**Work required**
Copy the items below from their start through the line containing "Автоматизированное копирование", inclusive, and substitute "USD" for "EUR" while leaving everything else unchanged. Leave the pictures out of your copy.

<<<<

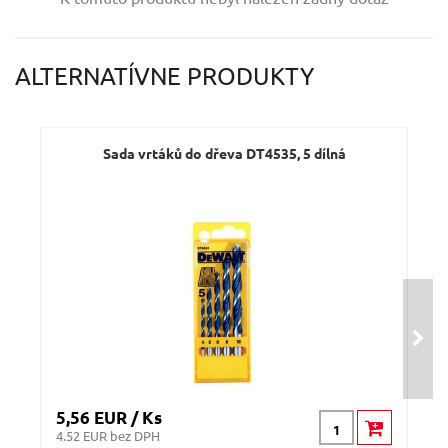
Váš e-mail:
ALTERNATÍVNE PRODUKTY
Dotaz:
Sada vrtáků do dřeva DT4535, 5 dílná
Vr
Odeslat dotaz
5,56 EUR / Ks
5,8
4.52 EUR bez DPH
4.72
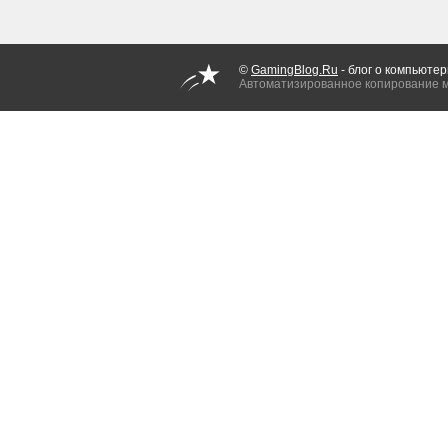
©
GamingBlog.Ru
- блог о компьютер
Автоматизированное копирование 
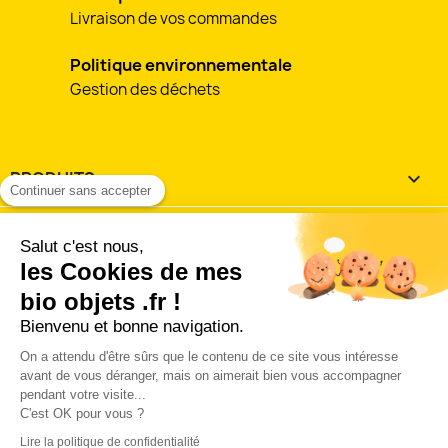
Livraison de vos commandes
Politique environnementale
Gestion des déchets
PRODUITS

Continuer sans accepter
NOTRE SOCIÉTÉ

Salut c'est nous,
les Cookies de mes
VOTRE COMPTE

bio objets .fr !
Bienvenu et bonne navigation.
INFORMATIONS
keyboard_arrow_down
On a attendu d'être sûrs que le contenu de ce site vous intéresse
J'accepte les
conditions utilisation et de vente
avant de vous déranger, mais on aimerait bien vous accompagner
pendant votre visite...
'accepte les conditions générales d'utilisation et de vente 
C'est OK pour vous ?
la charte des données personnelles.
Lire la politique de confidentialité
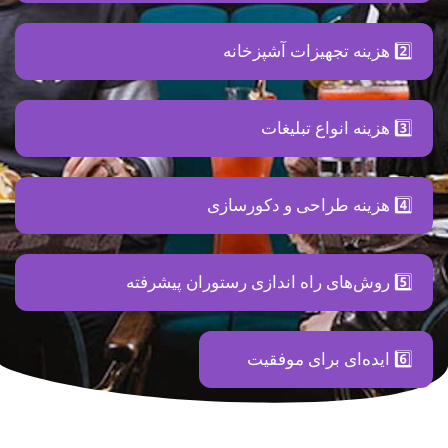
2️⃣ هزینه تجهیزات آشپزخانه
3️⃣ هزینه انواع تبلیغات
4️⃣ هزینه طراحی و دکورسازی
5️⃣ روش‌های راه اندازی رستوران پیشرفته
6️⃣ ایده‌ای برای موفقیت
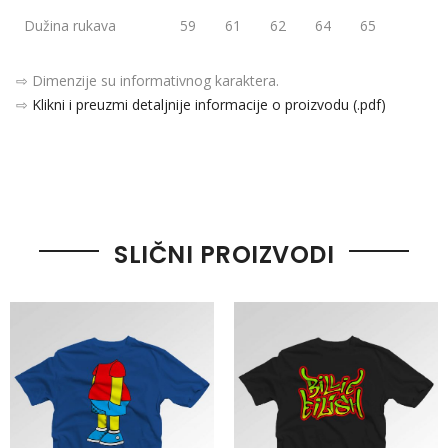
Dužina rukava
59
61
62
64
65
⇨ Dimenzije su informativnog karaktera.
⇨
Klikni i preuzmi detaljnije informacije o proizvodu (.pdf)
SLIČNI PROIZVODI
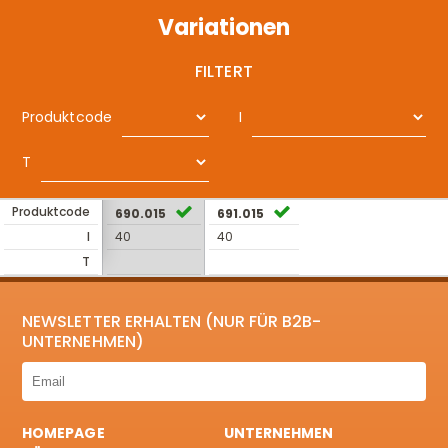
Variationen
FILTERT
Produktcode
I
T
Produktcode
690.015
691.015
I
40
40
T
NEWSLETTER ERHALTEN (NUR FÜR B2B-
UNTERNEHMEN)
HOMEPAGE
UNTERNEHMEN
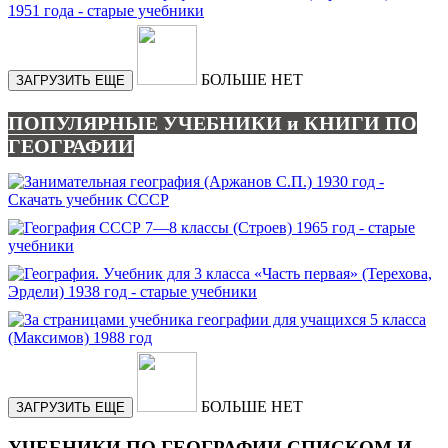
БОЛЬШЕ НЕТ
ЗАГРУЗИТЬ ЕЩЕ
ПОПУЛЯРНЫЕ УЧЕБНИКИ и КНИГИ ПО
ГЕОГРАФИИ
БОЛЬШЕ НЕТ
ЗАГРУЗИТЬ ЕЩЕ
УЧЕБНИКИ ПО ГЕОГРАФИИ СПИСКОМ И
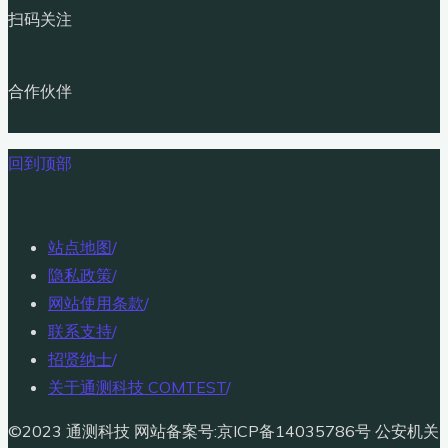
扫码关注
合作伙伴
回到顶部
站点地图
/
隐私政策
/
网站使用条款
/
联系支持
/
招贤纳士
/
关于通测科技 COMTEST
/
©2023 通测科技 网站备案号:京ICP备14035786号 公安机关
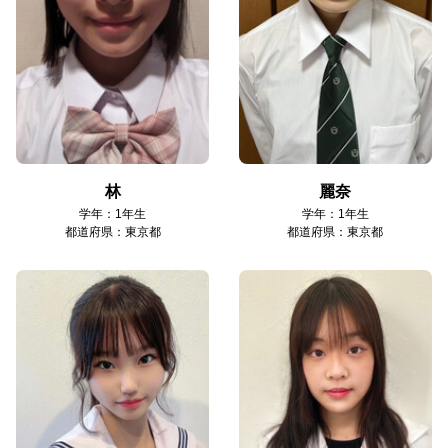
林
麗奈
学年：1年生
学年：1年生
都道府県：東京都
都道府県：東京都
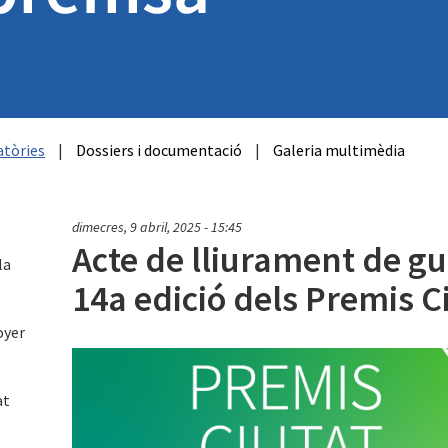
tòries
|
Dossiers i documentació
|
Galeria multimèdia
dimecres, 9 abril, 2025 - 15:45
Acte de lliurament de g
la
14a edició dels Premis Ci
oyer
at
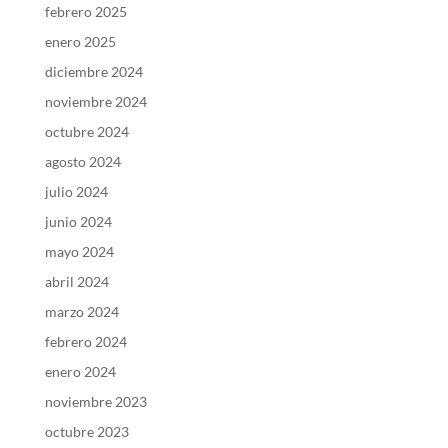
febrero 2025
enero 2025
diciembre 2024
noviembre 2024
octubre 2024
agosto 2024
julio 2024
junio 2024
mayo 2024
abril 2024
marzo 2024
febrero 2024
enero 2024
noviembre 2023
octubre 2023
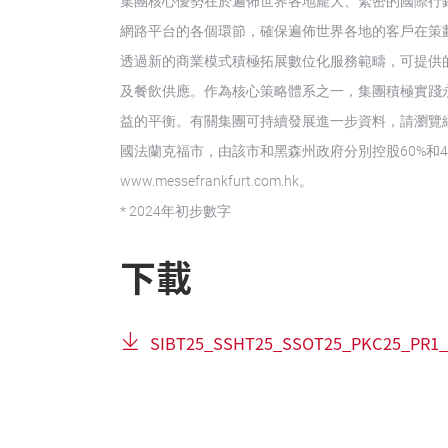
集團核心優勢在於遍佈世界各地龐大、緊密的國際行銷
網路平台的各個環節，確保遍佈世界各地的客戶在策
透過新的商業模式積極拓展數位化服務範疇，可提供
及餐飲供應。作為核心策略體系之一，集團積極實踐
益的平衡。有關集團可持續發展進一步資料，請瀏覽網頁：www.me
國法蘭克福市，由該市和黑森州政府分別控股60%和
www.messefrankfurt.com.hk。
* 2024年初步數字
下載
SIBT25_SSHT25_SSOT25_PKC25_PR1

>>>>

**Answer section**
Váš e-mail:
ALTERNATÍVNE PRODUKTY
Dotaz:
Sada vrtáků do dřeva DT4535, 5 dílná
Vr
Odeslat dotaz
5,56 USD / Ks
5,8
4.52 USD bez DPH
4.72
©
GamingBlog.Ru
- блог о компьютер
Автоматизированное копирование 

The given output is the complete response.